Manatees, porpoise, pelicans, and fish (125 species) had
returned, and the city planned to open the beach for swimming
next summer. No way in hell, now. The flood waters’ organic
contaminants alone are guaranteed to trigger fish kills
and cause algae and phytoplankton blooms which will suffocate
marine life. The delicate wetlands around New Orleans, some
of the most sensitive and valuable in the world, have been
destroyed for lack of planning.
Meanwhile,
it took the EPA two weeks to report on floodwater samples.

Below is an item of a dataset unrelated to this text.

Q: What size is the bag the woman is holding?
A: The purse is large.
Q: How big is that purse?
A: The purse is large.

And the numbers coming out of the EPA are so confusing
that it’s impossible to know if we’ve lost a horse or found
a rope. For example: Forty-four spills have released more
than seven million gallons of oil. The tell-tale
rainbow sheen can be seen in almost every photograph of
the region, yet the EPA test results claim no benzene, naphthalene,
anthracene or pyrene is in the water. Ahem. Oil contains
benzene, naphthalene, anthracene and pyrene. There is visible
oil in the water. But who are we going to believe, the
EPA or our own lying eyes?
Is
bad data worse than saying nothing? That seemed to be the
EPA’s first tactic. New Orleans’ Times-Picayune requested
basic information about the contamination dangers present
in the flood waters to inform their readership. After several
days of stonewalling by the EPA, editors finally invoked
the Freedom of Information Act. But reports from the Society
of Environmental Journalists indicate that no real response
had been made even to that as of September 14th.
Don’t
misconstrue: This author is no foe of the EPA. The organization
has far too much responsibility and is abhorrently understaffed
and under-funded. But employees there need to step up at
this time, rather than toe the party line. The aftermath
of hurricane Katrina is revealing the worst environmental
catastrophe in U.S. history, surpassing even the Exxon Valdez.
At
one time, when the EPA was a functional regulatory body,
it would have acted to minimize the damage and protect people
instead of political capital. But Bush’s EPA is as delusional
and dishonest as the right wing media shills desperately
attempting to blame anyone and everyone for what is clearly
a systemic failure of the federal government.